Exercise aim:
Copy out the full listing below as it stands, with its pictures left behind.

Data supplied:
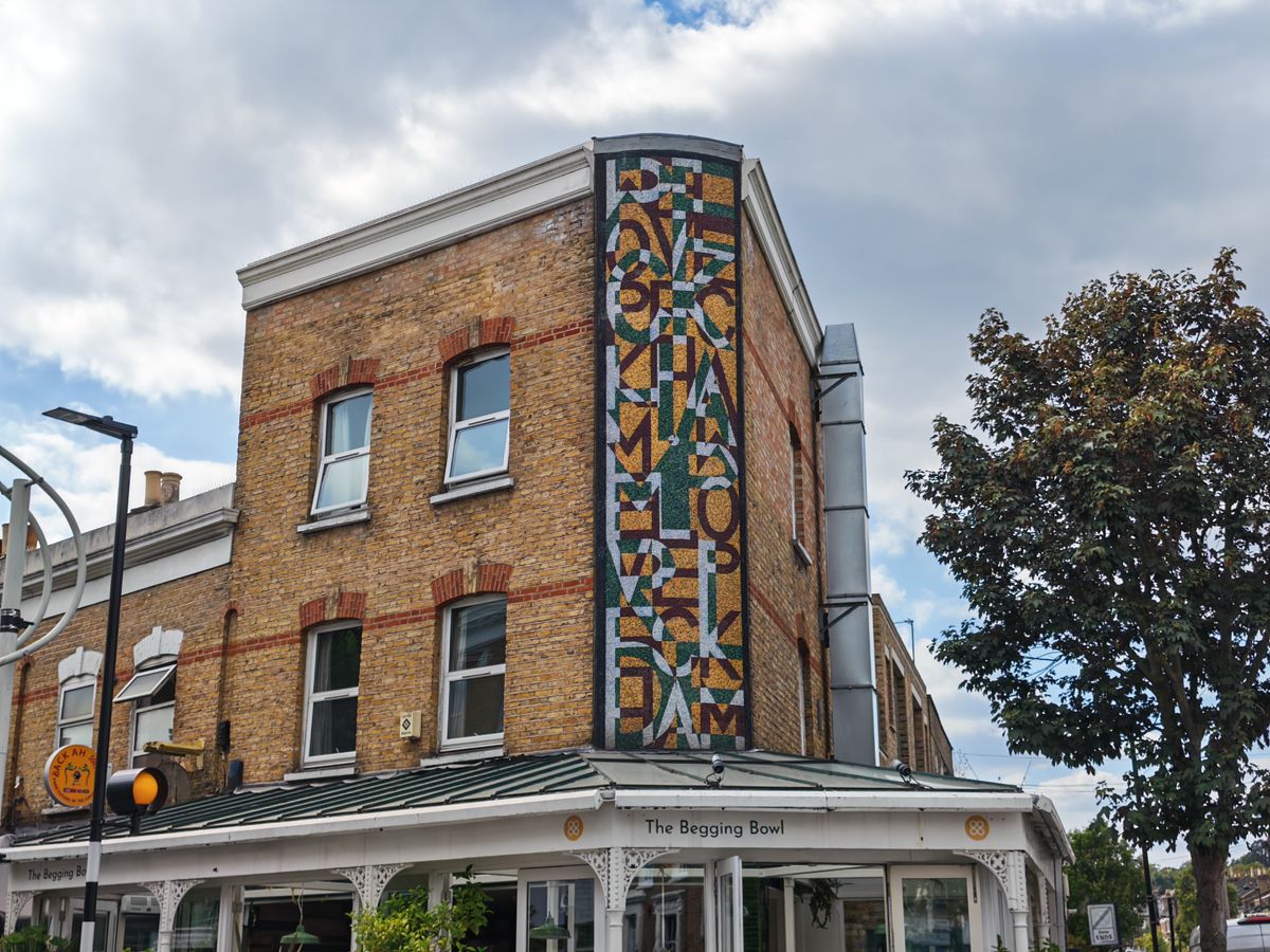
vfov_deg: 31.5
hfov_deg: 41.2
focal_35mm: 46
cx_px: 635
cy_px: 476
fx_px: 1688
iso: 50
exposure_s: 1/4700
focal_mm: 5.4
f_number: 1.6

Solution to the problem:
vfov_deg: 31.5
hfov_deg: 41.2
focal_35mm: 46
cx_px: 635
cy_px: 476
fx_px: 1688
iso: 50
exposure_s: 1/4700
focal_mm: 5.4
f_number: 1.6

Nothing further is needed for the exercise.